IL COLIBRÌ
Marco, comunque, non l'ha mai amata. Il cuore di lui appartiene a Luisa (Bérénice Bejo), una vicina di casa, che incontrava da ragazzo durante le vacanze al mare. Restano legati anche da grandi. Periodicamente, s'incontrano a Parigi. Fanno un patto: niente sesso. Un amore casto che procede tale fino alla fine. La figlia di Marco sembra risentire del burrascoso clima familiare. È una bambina psicologicamente fragile: crede di avere un filo attaccato dietro la schiena.
I fatti narrati non seguono una linearità. Gli episodi scorrono velocemente, troppo velocemente (due ore non bastano a raccontare una vita così lunga); per frammenti. Tutto è spostato, mescolato, spezzettato, avanti e indietro nel tempo. Faticoso seguire la trama. I flashback non aiutano lo spettatore ad entrare in sintonia con storia e personaggi. A soffrire con essi. Non c'è il tempo. Favino è puntuale e credibile nel ruolo di Marco tuttavia la sua bella interpretazione non basta a sollevare un film ambiziosissimo che non centra l'obiettivo.

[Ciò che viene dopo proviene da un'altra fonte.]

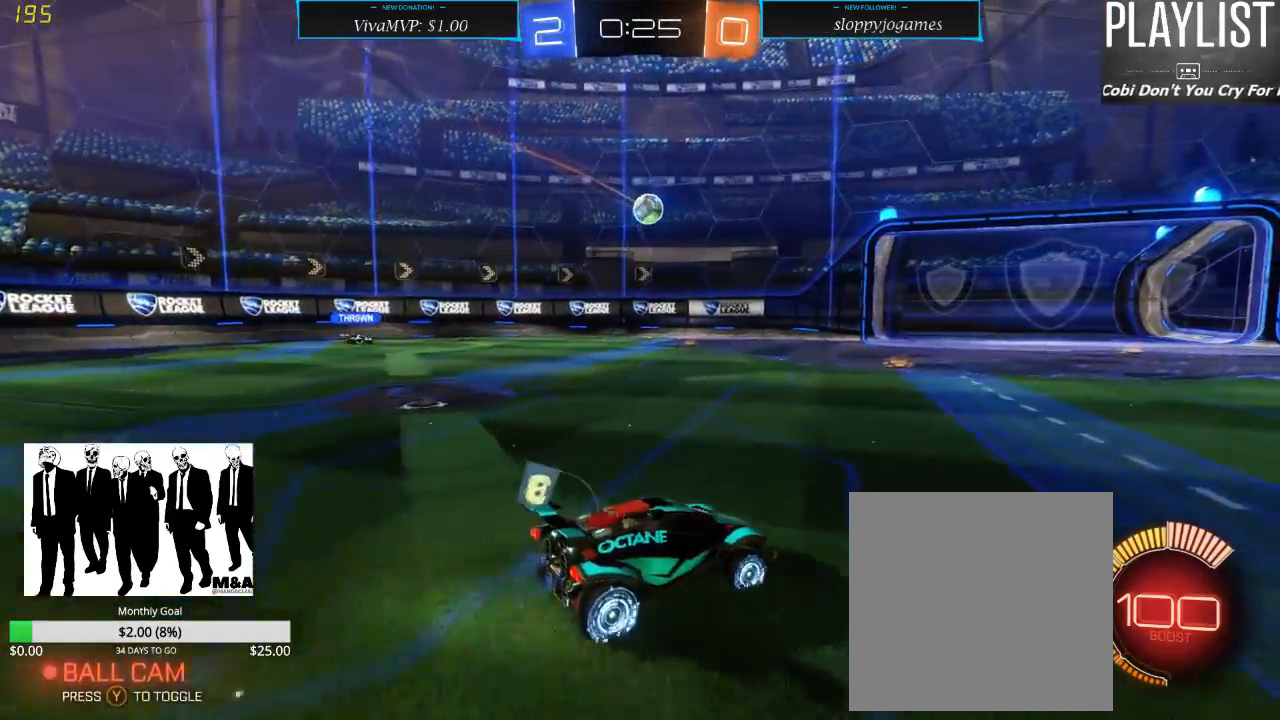
{"buttons": ["R1", "R2"], "left_stick": "center", "right_stick": "center", "events": [[133, "R1", "down"]]}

Sotto certi aspetti "Il colibrì" ricorda un’altra pellicola interpretata da Favino, “Promises” . Anche lì, trovavamo un Favino 1) alle prese con una relazione platonica e 2) molto invecchiato sul finale (il trucco esagerato toglie naturalezza al personaggio). “Il colibrì” somiglia nella struttura al francese “Stringimi forte” che narra perdite e drammi attraverso schegge temporali, una scelta stilistica penalizzante. "Il colibrì" non è il miglior film di Francesca Archibugi. Restano insuperabili, a mio avviso, “Mignon è partita” e “Il grande cocomero”.